I first came up with the idea of the Sword Channel Saga 40 years ago, and wrote the first hundred pages or so, then stopped for reasons I can't remember. I did manage to transfer the original files that were composed on Wang word processors (remember them?), or handwritten and then put into word processor, then exported them to WordPerfect (remember that?) and finally to Word, so I must have had some idea of continuing it some day.
Then a confluence of retiring, and getting inspiration from others writing books (my daughter's fiancé, the Montebello Writers Group), inspired me to finish the first book. Then while getting the first book ready to publish starting the second book, and then the third book while getting the second book ready. Three novels in one year when I had never written one (aside from starting the first novel way back when).
This book started with maps. I drew the world, going back 10,000 years before the action in the book, tracing the expansion of the human species from its homeland, pushing away other sentient species as humans are wont to do. Then people started settling down, founding city states, and having wars with each other, as humans are wont to do. There were 17 maps altogether. This year I traced the original maps with Corel Draw, so that I'd have vector graphic maps that could be zoomed into for a particular part of the story. A history was written to accompany the maps. So the world had been built, and it was a matter of having the characters interact with it.

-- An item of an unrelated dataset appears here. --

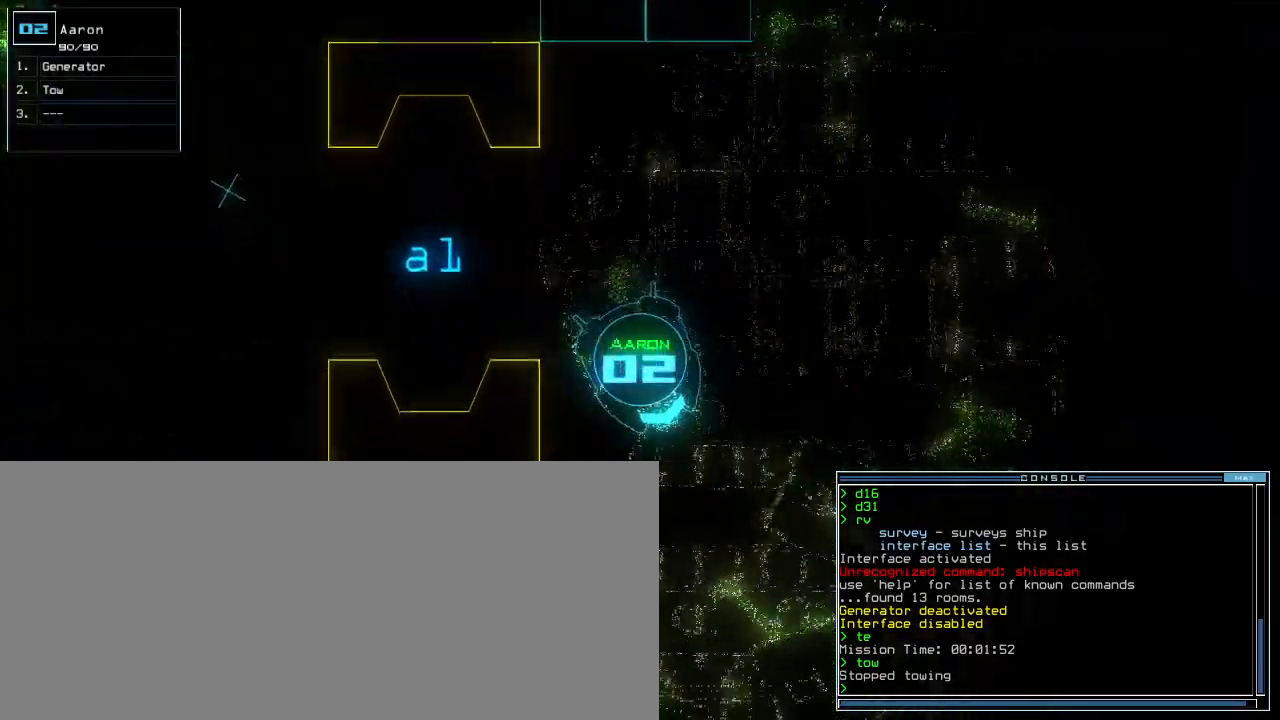
{"keys": ["up"], "events": [[80, "g", "down"], [140, "e", "down"], [180, "g", "up"], [220, "e", "up"]]}
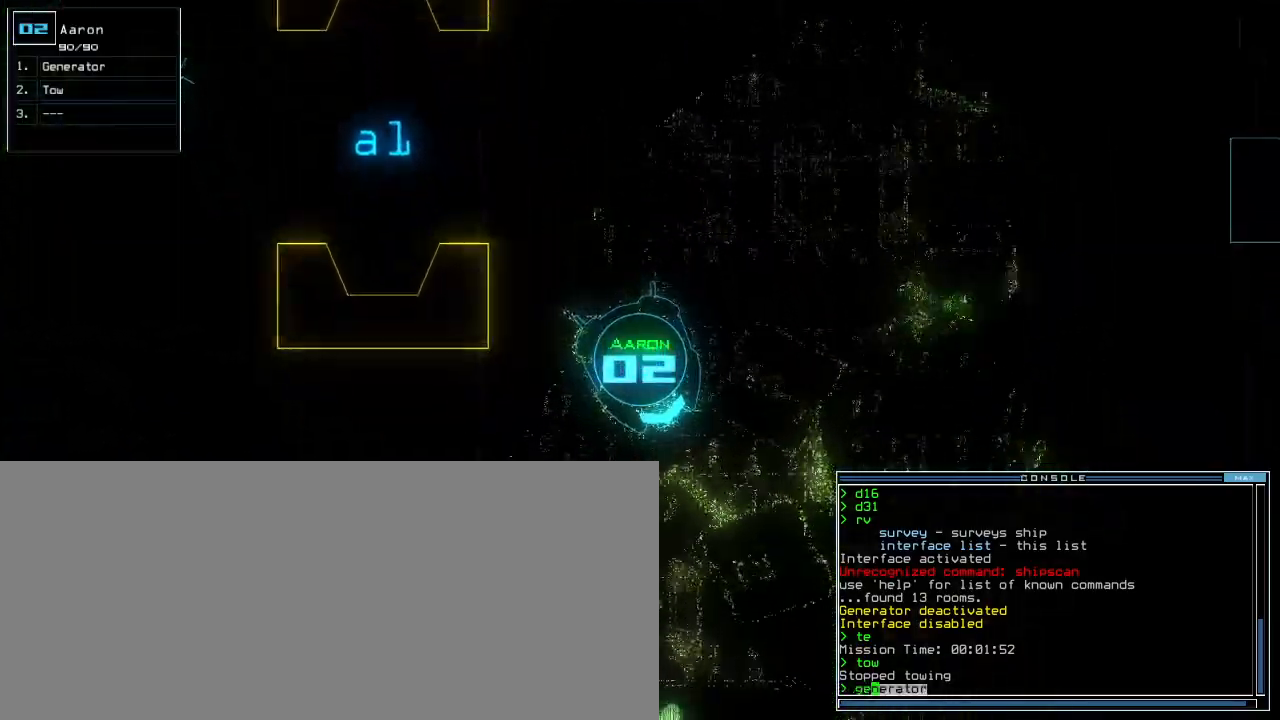
{"keys": ["up"], "events": []}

In the beginning of Book 1, the characters live in a society that has been isolated from the rest of the world for 600 years, in a remote part of the world. They don't know what happened in the rest of the world during the time, and their written sources of the history were mostly limited to one book written twelve hundred years before, that was the cultural foundation of their society. The characters learn about the rest of the world, and more of the history, in the course of the three books.
Readers who get through all three books are "rewarded" with the 17 maps and the history in the Appendix in Book 3.